L’Origine de nos Idees du Sublime et du Beau/VII

Traduction par E. Lagentie de Lavaïsse.
Pichon et Depierreux (p. 69-70).

SECTION VII.
Du Sublime.

Tout ce qui est propre à exciter les idées de la douleur et du danger ; c’est-à-dire, tout ce qui est en quelque sorte terrible, tout ce qui traite d’objets terribles, tout ce qui agit d’une manière analogue à la terreur, est une source du sublime ; ou, si l’on veut, peut susciter la plus forte émotion que l’ame soit capable de sentir. Je dis la plus forte émotion, parce que je suis convaincu que les idées de la douleur sont plus puissantes que celles qui viennent du plaisir.
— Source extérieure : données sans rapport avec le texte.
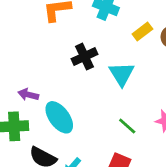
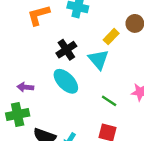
yellow rectangle: (142, 31) -> (111, 37), moved
cyan ellipse: (59, 117) -> (66, 81), moved

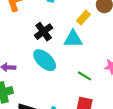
cyan triangle: (98, 59) -> (73, 39), turned -48

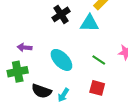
cyan ellipse: (45, 60) -> (61, 60), moved

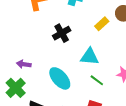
cyan triangle: (89, 23) -> (90, 57), moved
green cross: (18, 72) -> (16, 88), turned -36

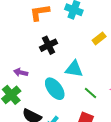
black cross: (62, 33) -> (49, 45), moved
cyan triangle: (90, 57) -> (74, 69), moved

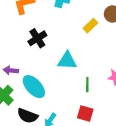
cyan ellipse: (55, 89) -> (34, 87), moved
green line: (91, 93) -> (87, 85), turned 56

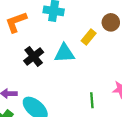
cyan triangle: (67, 61) -> (64, 53), moved

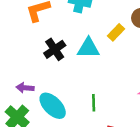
green line: (92, 100) -> (94, 103), moved

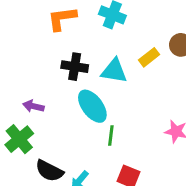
black cross: (55, 49) -> (75, 67), turned 35
cyan ellipse: (53, 106) -> (92, 106), moved

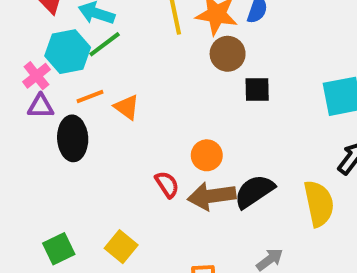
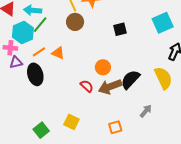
brown circle: (228, 54) -> (75, 22), moved
pink cross: (37, 76) -> (10, 48), turned -32

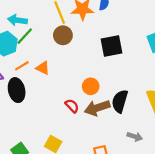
black square: (120, 29) -> (112, 46), size x1.5
black semicircle: (130, 79) -> (120, 101), turned -30
gray arrow: (146, 111) -> (135, 137), turned 64

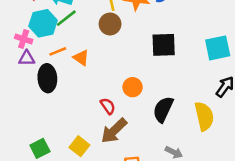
brown arrow: (97, 108) -> (114, 131), moved, turned -35

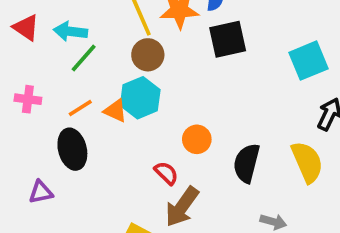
cyan hexagon: (43, 23) -> (140, 98), moved
black square: (164, 45) -> (228, 39), moved
purple triangle: (27, 58) -> (41, 192), moved

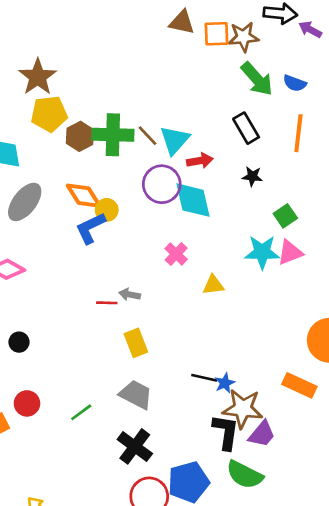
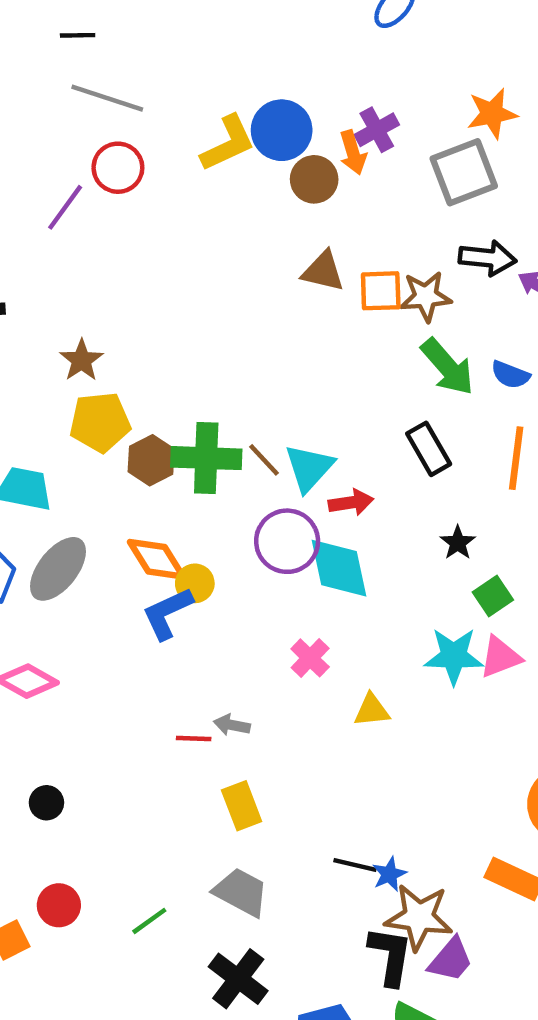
brown star: (38, 77) -> (81, 360), size x0.7
black star: (252, 176) -> (458, 543), moved, turned 30

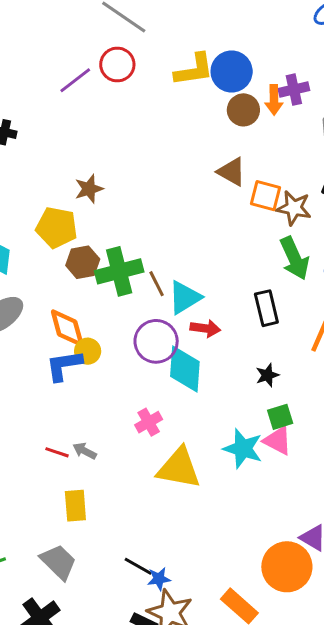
brown star: (81, 360) -> (89, 189), moved
green cross: (206, 458) -> (119, 271), turned -33
pink triangle: (500, 657) -> (278, 441), moved, turned 32
yellow triangle: (372, 710) -> (179, 468), size x1.8

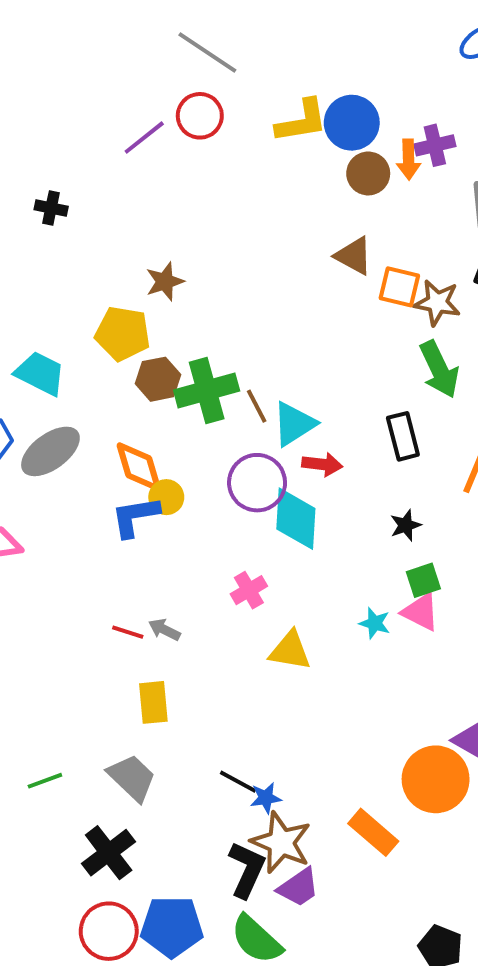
cyan star: (243, 449) -> (375, 623), size x0.6
yellow triangle: (179, 468) -> (290, 651), size x0.7

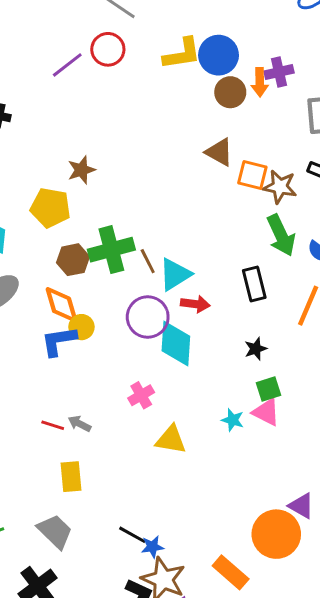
brown hexagon: (158, 379) -> (73, 260), moved

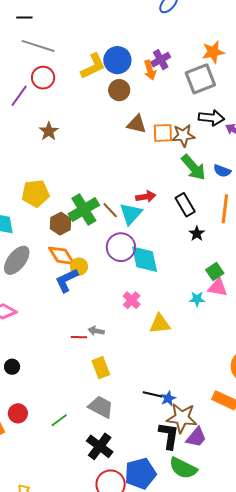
brown circle: (230, 92) -> (119, 90), moved
brown star: (81, 170) -> (49, 131), moved
red arrow: (195, 304) -> (146, 197), moved
black star: (256, 349) -> (197, 234), moved

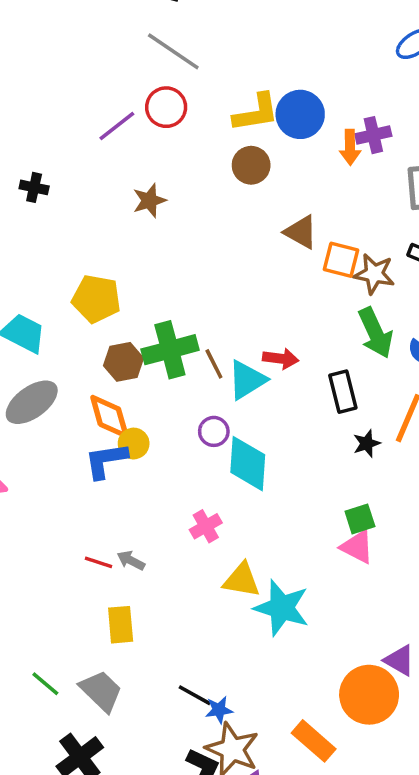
brown circle: (119, 90) -> (251, 165), moved
black star: (197, 234) -> (367, 443), moved
purple circle: (121, 247) -> (214, 431), size x0.6
cyan star: (197, 299) -> (282, 608), moved, size x2.0
green line: (59, 420) -> (45, 684), moved, turned 60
Il est hors de doute qu’il existe des tourmens dont les effets sur l’ame et sur le corps doivent être plus énergiques que tous les plaisirs que pourraient inventer les imaginations les plus vives et les plus voluptueuses, et dont pourraient jouir les organes les plus sensibles. Je doute même qu’il se trouvât un homme qui voulût acheter une vie de bonheur parfait avec la condition de la finir dans les tourmens que la justice infligea en quelques heures au dernier régicide de France. Mais si la douleur agit plus puissamment que le plaisir, elle touche moins que l’idée de la mort ; parce qu’il y a peu de douleurs, même des plus cruelles, qu’on ne préfère à la mort ; et ce qui ajoute à l’horreur de la douleur elle-même, n’est-ce pas qu’on la considère comme un émissaire de cette reine des terreurs. Lorsque le danger et la douleur pressent de trop près, ils ne peuvent donner aucun délice ; ils sont simplement terribles : mais à certaines distances, et avec certaines modifications, ces affections peuvent devenir et deviennent réellement délicieuses : c’est ce qui est confirmé par une expérience journalière. J’essaierai bientôt d’en découvrir la cause.